Monday, December 21, 2009

The Afflicted

God will deliver the needy who cry out, the afflicted who have no one to help them. Psalm 72:12

This blog is invaluable because it will teach you exactly what not to read when you cannot sleep because you are worried about the son still trapped at college by impassable roads. Doing the insomnia waltz for a few hours, I turned to my bedside book to help calm my maternal hyperdrive. The cheery little tome I was just starting was Exodus, by Leon Uris. I usually oscillate between books like Uris'- that deal with issues like the Holocaust, and Carol Nelson Douglas with the disturbing issues of talking cats and dogs that solve crimes. This sleepless eve, I began to read a first person account of someone's relatives being made into soap by a country that called itself Christian. It described babies being tossed in the air and used for target practice. I will stop there. Everyone, unless you are an Iranian president, knows about the unspeakable horrors of the Holocaust.
I got out of bed and paced a little, thinking that some of those victims were my relatives.

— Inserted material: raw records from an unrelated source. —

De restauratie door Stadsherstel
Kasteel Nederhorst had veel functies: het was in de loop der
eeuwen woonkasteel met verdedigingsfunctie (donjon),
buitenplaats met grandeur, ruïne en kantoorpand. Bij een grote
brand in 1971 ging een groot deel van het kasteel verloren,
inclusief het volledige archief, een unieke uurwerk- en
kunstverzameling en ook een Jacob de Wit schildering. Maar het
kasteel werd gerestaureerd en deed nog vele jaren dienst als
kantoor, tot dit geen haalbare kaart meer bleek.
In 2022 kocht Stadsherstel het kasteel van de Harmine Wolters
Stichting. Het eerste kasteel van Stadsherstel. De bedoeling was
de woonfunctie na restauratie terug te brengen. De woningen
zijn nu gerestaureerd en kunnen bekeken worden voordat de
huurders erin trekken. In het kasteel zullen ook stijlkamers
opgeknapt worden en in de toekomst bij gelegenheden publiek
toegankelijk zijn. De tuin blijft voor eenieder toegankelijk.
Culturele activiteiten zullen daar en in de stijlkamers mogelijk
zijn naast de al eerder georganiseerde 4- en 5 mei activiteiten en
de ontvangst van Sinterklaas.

It could have been my mother, my brother, my sister being led to the slaughter no one believed could happen. I was trembling with the rage and reawakened realization that even after millions were being herded to gas chambers and gruesome torture, a world still said, "It could not happen. It is only a rumor. Evil that huge cannot exist."

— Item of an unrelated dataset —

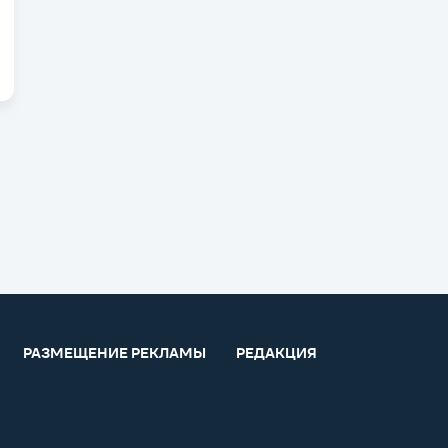
РАЗМЕЩЕНИЕ РЕКЛАМЫ
РЕДАКЦИЯ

And then Uris describes the period right after the Holocaust, which is another despairing testament to the disgusting levels our species can descend. The skeletal orphans, and barely alive "survivors" of the concentration camps were herded into barbed wire enclosed "refugee camps", with little food and dismal conditions, because no one wanted them. Trickles of Jewish people were allowed to emigrate to Palestine, but the Arab world didn't want them either. So they escaped as best they could to the only potential refuge they knew in Palestine.
I haven't reached the section of Exodus yet where Israel becomes a nation and its doors are opened to this wretched mass of suffering. I just could not read any more.

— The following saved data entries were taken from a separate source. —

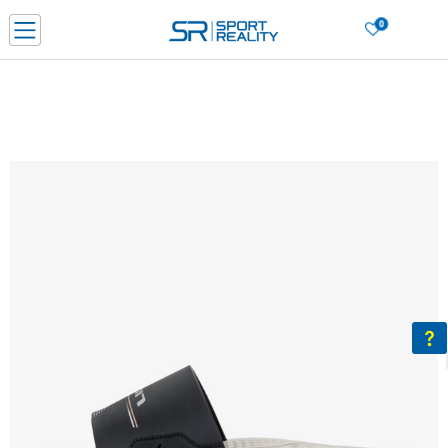
0
Нарачај online и заштеди
ДОЗНАЈ ПОВЕЌЕ
ДВА НАЧИНА НА ПЛАЌАЊЕ - при достава и со платежна картичка
ДОЗНАЈ ПОВЕЌЕ
LICK & COLLECT Платете со картичка online и подигнете во продавницата по ваш изб
ДОЗНАЈ ПОВЕЌЕ
Ценовник
ДОЗНАЈ ПОВЕЌЕ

I know that our nation is negotiating with Israel, a country the size of New Jersey, to coerce her to give up more land of this one place of refuge for her perpetually afflicted people. Arab leaders that surround her call for her utter destruction, and the world stands by as they manufacture the capability to do so.
But we know it could not happen. Evil that huge cannot exist.
I had a screaming nightmare in the middle of the night. What a surprise, huh? In the nightmare, the loved ones around me were all metastisizing into monsters and as I turned to them for help, they became the evil pursuer.
I know one of the hardest questions to try to answer is how could a loving God allow evil to exist, especially evil on the scale of the holocaust? And where was He when those children were being ripped from their mothers by tormentors too hideous for us to even imagine? Corrie Ten Boom, in her book The Hiding Place, answers that, as best as anyone I have ever read. God was in the fleas. The one room where Corrie and her sister and other terrified victims of the concentration camps could gather undisturbed and pray and read of the eternal promise of God was so filled with fleas that the guards would not enter the room.
I cannot answer that question of evil. The best I can do is propose that without the creation of choice, a choice to be evil instead of good, we cannot understand good. If we cannot face the monstrous capacity of our own hearts, we cannot crave or desire its opposite. It is for now, the best I can do with that question. In all the horrors of the Holocaust, God was the only source of comfort and strength for Corrie Ten Boom, and I believe she has the right to preach it.
At least, it made my worry over Matt getting home for Christmas pale in comparison.